LAMB: … where do they come from?
ATTKISSON: I'd say primarily two sources, if I can. One of them would be well connected people on Capitol Hill that maybe can't go on camera but feed me information, and the people you ultimately see on camera kind of represent the viewpoint but may not be the person where I got the information from. And, number two, inside source at federal agencies and corporations and charities who - or FDA, places like that - who have tried to raise questions about operations from within in almost every case, if not every case, and for years have been rebuffed and really feel like something wrong is happening inside the agency or organization. And ultimately will come to me either because of the type of reporting I do or maybe put to me through a third person intermediary with an important story to tell and good information.
LAMB: What kind of a backup do you have when you do a story, meaning producers and researchers and people like that, before the story ends up getting on the air. How many people touch it?
ATTKISSON: I have producer, Chris Scholl, who's excellent. He thinks with an investigative intellect and we work very well together. So he and I - after I write a story, he looks it over and makes any ideas or critiques. And he's going to be the one in the edit room putting the video together. It goes to Bill Pearsall, a senior producer up in New York, who will look at the script and give ideas. Simultaneously I've sent it to our CBS lawyers who will look at it and also just make sure we're on solid ground on everything or give ideas if they have any. And then ultimately Rick Kaplan will look at it, our executive producer, and if he has ideas we obviously take his ideas as well.
LAMB: How often have you had something kicked back to you?
ATTKISSON: Completely kicked back, I don't think ever.
LAMB: And when they object to something along the way, what is it?
ATTKISSON: Some - it's usually fairly simple. You know this phrase doesn't make sense, this should be clearer, why don't you move this sentence down, cut this out, you don't need it. That type of thing. It's fairly simple.
LAMB: We often see on the evening news shows stories that we might have read in a newspaper in the morning or two or three days before. How important is that to you?

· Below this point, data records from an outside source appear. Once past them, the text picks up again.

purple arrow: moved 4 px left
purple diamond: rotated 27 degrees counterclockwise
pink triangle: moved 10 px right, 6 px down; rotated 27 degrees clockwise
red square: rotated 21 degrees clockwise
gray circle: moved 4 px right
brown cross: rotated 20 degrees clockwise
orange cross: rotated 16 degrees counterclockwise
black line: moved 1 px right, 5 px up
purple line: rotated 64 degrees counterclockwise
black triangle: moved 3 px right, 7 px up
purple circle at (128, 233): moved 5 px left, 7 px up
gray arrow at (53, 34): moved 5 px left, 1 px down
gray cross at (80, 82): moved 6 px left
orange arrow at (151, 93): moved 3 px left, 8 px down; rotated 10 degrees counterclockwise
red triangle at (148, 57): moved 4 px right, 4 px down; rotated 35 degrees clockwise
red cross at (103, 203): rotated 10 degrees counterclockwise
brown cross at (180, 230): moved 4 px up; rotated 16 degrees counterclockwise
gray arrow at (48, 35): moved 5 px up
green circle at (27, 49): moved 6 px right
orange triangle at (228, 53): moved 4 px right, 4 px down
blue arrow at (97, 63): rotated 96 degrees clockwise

ATTKISSON: I hate that. I try not to do those. I don't …
LAMB: Why do you hate it?
ATTKISSON: I think our job - if it's been in the paper, why do we want to give it to you again that night? And when I - the journalism school that I went to at University of Florida, you got an F if you copied out of the paper. That's just the mentality that I'm from. So our idea is to try to do something completely different and to bring the audience something they don't know about. So that's what Katie Couric wants to do, that's what our bosses want to do. They want to have value added to the evening newscast so that there's something there that you didn't get from the morning paper.

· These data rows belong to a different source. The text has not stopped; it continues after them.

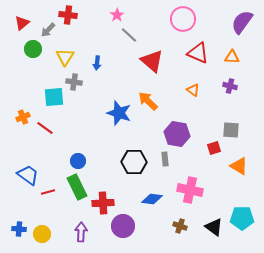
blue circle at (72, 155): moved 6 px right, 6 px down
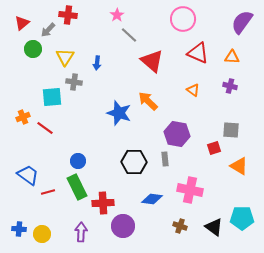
cyan square at (54, 97): moved 2 px left
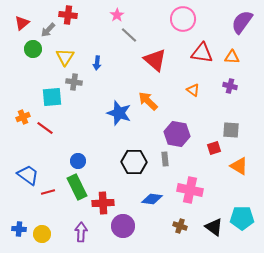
red triangle at (198, 53): moved 4 px right; rotated 15 degrees counterclockwise
red triangle at (152, 61): moved 3 px right, 1 px up
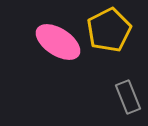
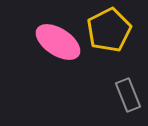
gray rectangle: moved 2 px up
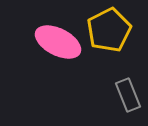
pink ellipse: rotated 6 degrees counterclockwise
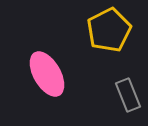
pink ellipse: moved 11 px left, 32 px down; rotated 33 degrees clockwise
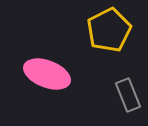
pink ellipse: rotated 39 degrees counterclockwise
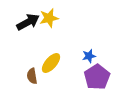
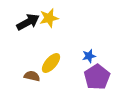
brown semicircle: rotated 112 degrees clockwise
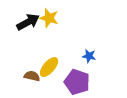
yellow star: rotated 30 degrees clockwise
blue star: rotated 24 degrees clockwise
yellow ellipse: moved 2 px left, 4 px down
purple pentagon: moved 20 px left, 5 px down; rotated 20 degrees counterclockwise
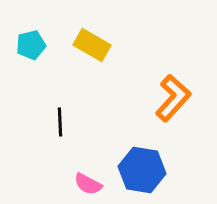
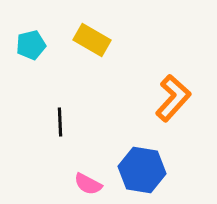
yellow rectangle: moved 5 px up
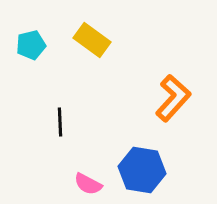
yellow rectangle: rotated 6 degrees clockwise
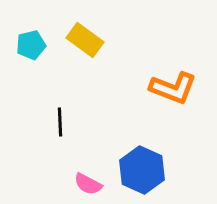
yellow rectangle: moved 7 px left
orange L-shape: moved 10 px up; rotated 69 degrees clockwise
blue hexagon: rotated 15 degrees clockwise
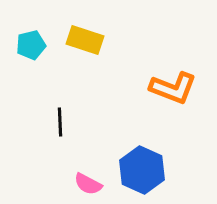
yellow rectangle: rotated 18 degrees counterclockwise
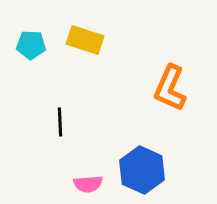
cyan pentagon: rotated 16 degrees clockwise
orange L-shape: moved 3 px left; rotated 93 degrees clockwise
pink semicircle: rotated 32 degrees counterclockwise
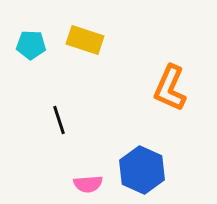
black line: moved 1 px left, 2 px up; rotated 16 degrees counterclockwise
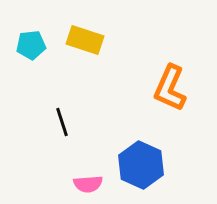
cyan pentagon: rotated 8 degrees counterclockwise
black line: moved 3 px right, 2 px down
blue hexagon: moved 1 px left, 5 px up
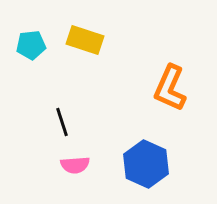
blue hexagon: moved 5 px right, 1 px up
pink semicircle: moved 13 px left, 19 px up
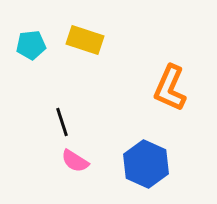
pink semicircle: moved 4 px up; rotated 36 degrees clockwise
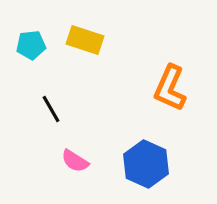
black line: moved 11 px left, 13 px up; rotated 12 degrees counterclockwise
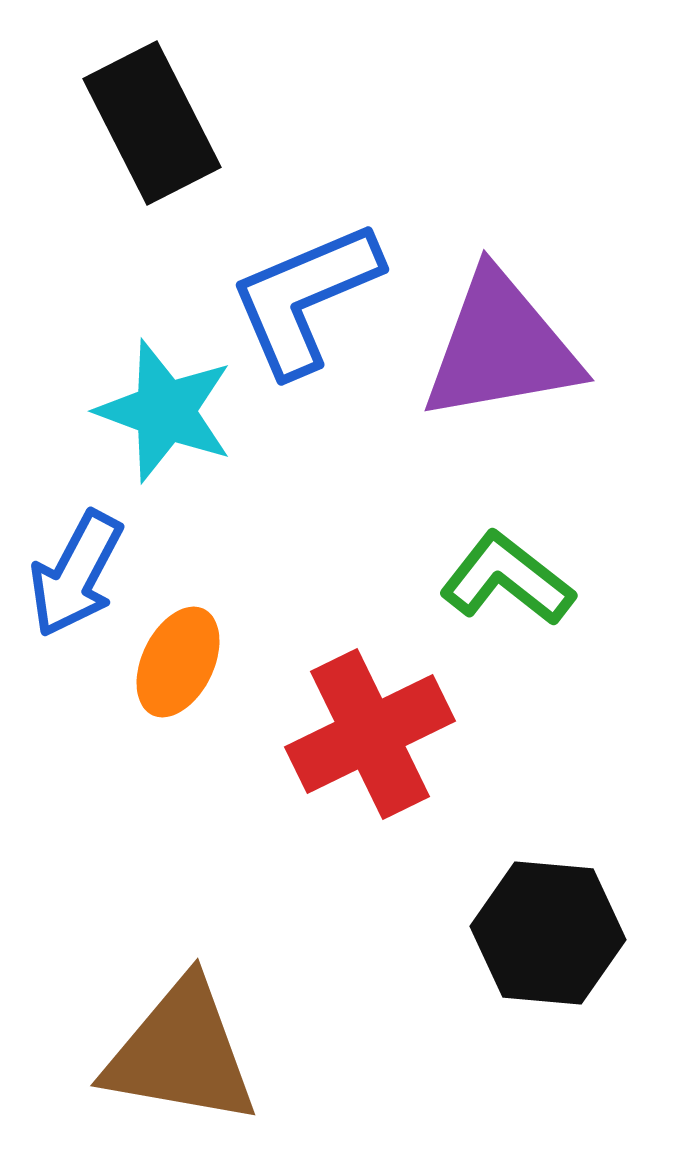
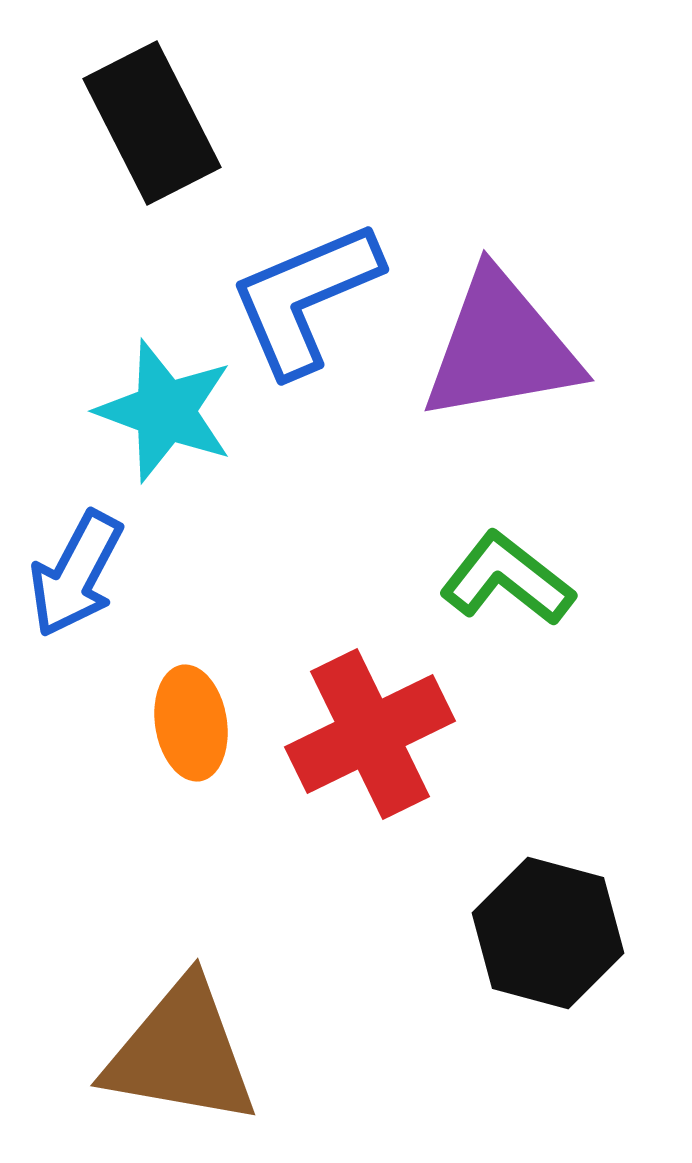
orange ellipse: moved 13 px right, 61 px down; rotated 35 degrees counterclockwise
black hexagon: rotated 10 degrees clockwise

LAMB: So how honest is our government? I know that's a broad question.
ATTKISSON: Yes. It's a mixed bag. I would say I have met a few - I'm not fond of politicians in general, not to be mean. I have met a few who I think are fairly honest and good hearted and trying to do the right thing. But I have seen so much up here that smacks of things that people would find objectionable if they knew. I mean, we can't even tell them a fraction of the things that we know about having worked here and lived here. I'm sure you feel the same way. And I feel like there is a lot of deception or at least obfuscation going on with how our money is spent and how our laws are handled.

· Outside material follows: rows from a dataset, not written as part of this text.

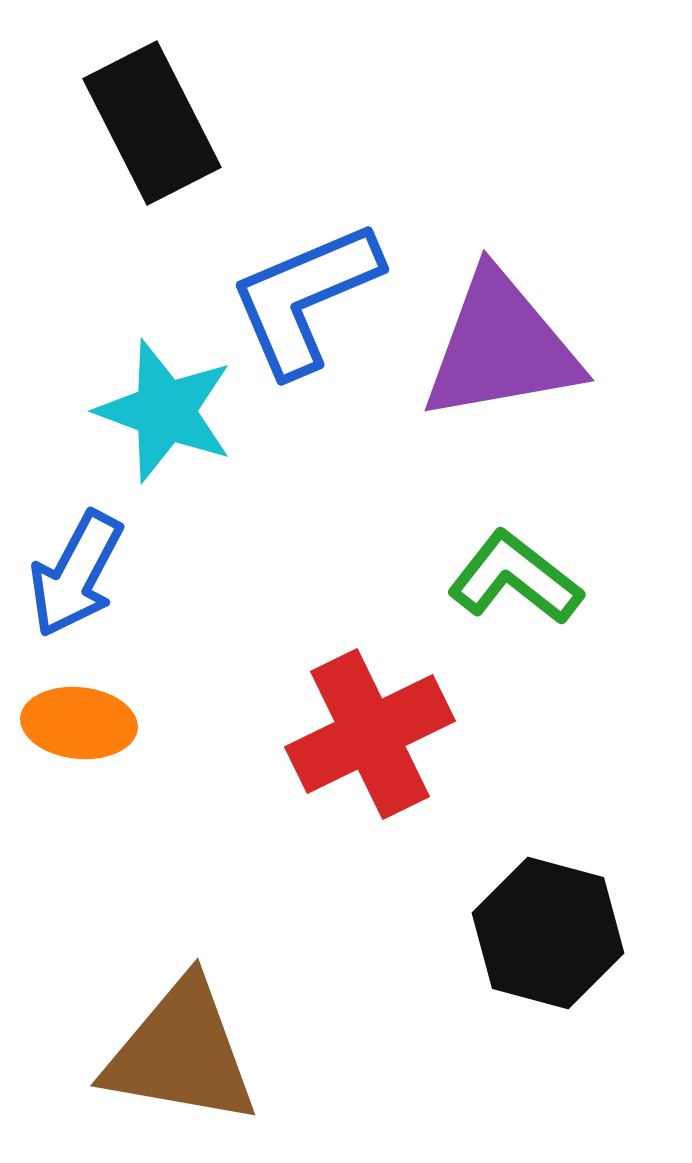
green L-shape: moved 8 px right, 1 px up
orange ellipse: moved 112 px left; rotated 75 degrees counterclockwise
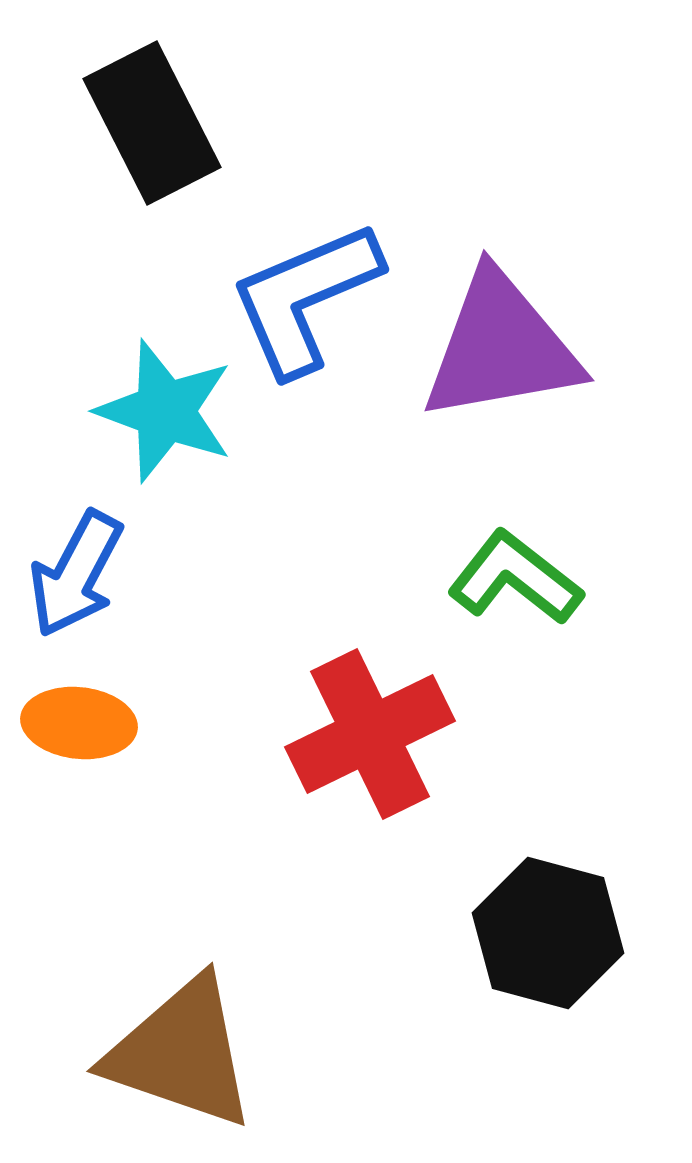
brown triangle: rotated 9 degrees clockwise
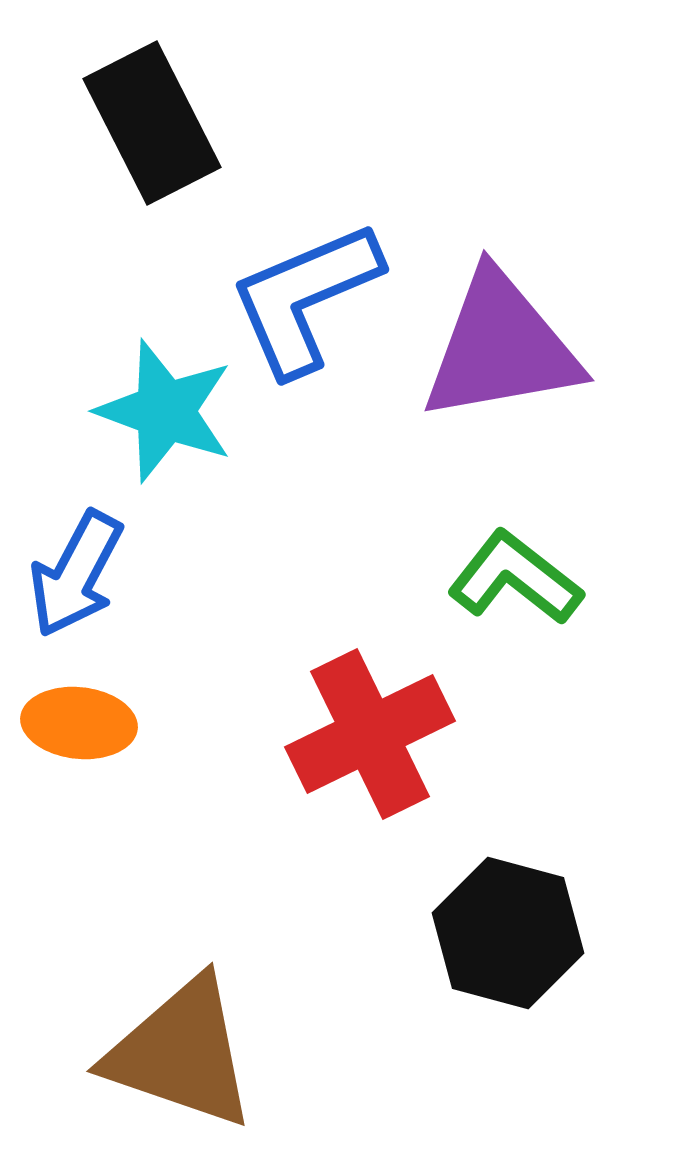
black hexagon: moved 40 px left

Almost every good issue that's brought up in Congress, I've come to think very little of it, is because of the grassroots concerns, because some lobbyist has gotten a member of Congress to call a hearing. It's very - the influences that happen upon our Capitol by outside forces are very stunning, and it's not really the grassroots voter people interests, by in large, in my opinion, that is dictating the agenda on Capitol Hill.
LAMB: CBS investigative reporter Sharyl Attkisson, we are finished, we have no more time. And I thank you very much.